"Gale"-force Changes at MTV Films
We just heard that MTV Films' underboss David Gale has been promoted to a newly created job: "executive VP of new media and specialty film content."
Why the sudden switch of roles?
For one thing, last year's movies weren't anything to brag about at MTV Films: "Get Rich or Die Tryin'" was a dud, "Aeon Flux" was an outright bomb. The documentary "Murderball" won critical praise, but it never completely caught fire with audiences and barely made $1.7 million. All were squandered opportunities to grow MTV Films into a bigger portion of the Paramount portfolio. (Then again, Gale brought "Napoleon Dynamite" into MTV for international distribution, and it made a ton of dough.)

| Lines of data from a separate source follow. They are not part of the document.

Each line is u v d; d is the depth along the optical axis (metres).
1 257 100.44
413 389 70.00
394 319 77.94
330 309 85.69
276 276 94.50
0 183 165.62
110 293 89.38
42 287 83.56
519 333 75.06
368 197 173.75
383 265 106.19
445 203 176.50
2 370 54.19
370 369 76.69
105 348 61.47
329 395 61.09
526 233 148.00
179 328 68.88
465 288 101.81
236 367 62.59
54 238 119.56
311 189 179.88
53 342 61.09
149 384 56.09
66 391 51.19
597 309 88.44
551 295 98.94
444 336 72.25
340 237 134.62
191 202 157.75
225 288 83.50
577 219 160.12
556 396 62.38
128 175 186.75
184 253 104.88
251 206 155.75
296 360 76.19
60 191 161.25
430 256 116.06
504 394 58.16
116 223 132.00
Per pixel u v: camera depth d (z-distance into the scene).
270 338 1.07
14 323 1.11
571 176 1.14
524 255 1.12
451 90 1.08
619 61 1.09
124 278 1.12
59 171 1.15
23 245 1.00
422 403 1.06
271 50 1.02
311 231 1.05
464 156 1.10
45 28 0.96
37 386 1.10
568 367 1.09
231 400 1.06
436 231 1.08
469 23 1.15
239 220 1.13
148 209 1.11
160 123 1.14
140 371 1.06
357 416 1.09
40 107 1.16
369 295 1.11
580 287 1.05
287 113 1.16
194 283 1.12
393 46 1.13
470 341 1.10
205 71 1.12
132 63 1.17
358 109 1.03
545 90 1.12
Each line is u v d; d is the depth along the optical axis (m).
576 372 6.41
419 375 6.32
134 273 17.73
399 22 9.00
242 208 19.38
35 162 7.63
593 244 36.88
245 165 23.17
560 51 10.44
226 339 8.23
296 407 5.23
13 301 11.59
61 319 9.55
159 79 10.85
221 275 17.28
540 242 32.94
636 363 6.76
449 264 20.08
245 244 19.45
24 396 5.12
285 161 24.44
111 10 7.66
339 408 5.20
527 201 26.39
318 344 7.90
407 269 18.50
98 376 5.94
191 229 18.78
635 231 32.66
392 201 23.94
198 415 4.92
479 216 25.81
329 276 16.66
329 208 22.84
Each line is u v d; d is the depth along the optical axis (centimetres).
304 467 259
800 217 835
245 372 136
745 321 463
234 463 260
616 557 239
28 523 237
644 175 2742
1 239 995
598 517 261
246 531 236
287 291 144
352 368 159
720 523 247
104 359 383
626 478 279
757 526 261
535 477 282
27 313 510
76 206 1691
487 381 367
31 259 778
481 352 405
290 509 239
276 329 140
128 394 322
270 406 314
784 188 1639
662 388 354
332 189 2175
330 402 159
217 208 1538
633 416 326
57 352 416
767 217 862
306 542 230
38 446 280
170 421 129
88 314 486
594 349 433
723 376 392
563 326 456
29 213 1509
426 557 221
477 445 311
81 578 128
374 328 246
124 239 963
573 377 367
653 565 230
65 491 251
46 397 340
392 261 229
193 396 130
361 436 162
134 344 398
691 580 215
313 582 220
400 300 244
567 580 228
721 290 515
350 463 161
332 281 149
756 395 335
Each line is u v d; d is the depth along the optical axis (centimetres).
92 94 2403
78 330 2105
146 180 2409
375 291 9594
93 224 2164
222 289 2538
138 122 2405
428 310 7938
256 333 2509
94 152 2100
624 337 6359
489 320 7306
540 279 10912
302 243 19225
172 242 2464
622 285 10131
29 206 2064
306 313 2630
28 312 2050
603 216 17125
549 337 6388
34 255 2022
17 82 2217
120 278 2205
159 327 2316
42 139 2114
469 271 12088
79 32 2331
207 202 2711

In the past, doing just OK would have been alright; MTV Films was just gravy to Paramount's larger pipeline. But as one insider points out, with the larger studio hurting for movies, the other divisions within Viacom are expected to step up and help pay the bills. Insiders say that Paramount chairman Brad Grey is especially pleased with Nick Movies' recent outing, the Jack Black comedy "Nacho Libre," as well as the newly-flagged Paramount Vantage, the distributor of "An Inconvenient Truth."
But is Gale's new gig a promotion, or simply a way to replace someone with a solid if unspectacular track record?
One Paramount insider suggested as much: "Now that we all report to Tom Freston, everything's got to work together. It's not so much a promotion as it is a way to keep someone they like working at MTV. No one blames David for the way things used to work, or not work, but things were changing and he clearly wasn't going to be doing the same job at MTV Films."
Still, the idea that other, more-nimble divisions hold the key to Paramount's future has been rapidly coming to a boil: As Hollywood Wiretap points out, some believe it's DreamWorks Pictures head Stacey Snider who's on the ascent at Paramount, not Paramount's current president, Gail Berman. One agent tells TMZ that Vantage and Nick Movies will be expected to help round out Paramount's flow of product until the studio finds its legs.
Whatever the case, the need to wring more from a picture's release than simply ticket sales and DVDs is readily apparent: Consider today's announcement in Variety about New Line Cinema's plans for its newly installed head of new media: Cell phones, videogames are seen as marketing devices, and the studio plans to treat them as such.
At Paramount, those devices are seen as far more than just a place to zap you a commercial for "Nacho Libre" - they're meant to play "Nacho Libre," too.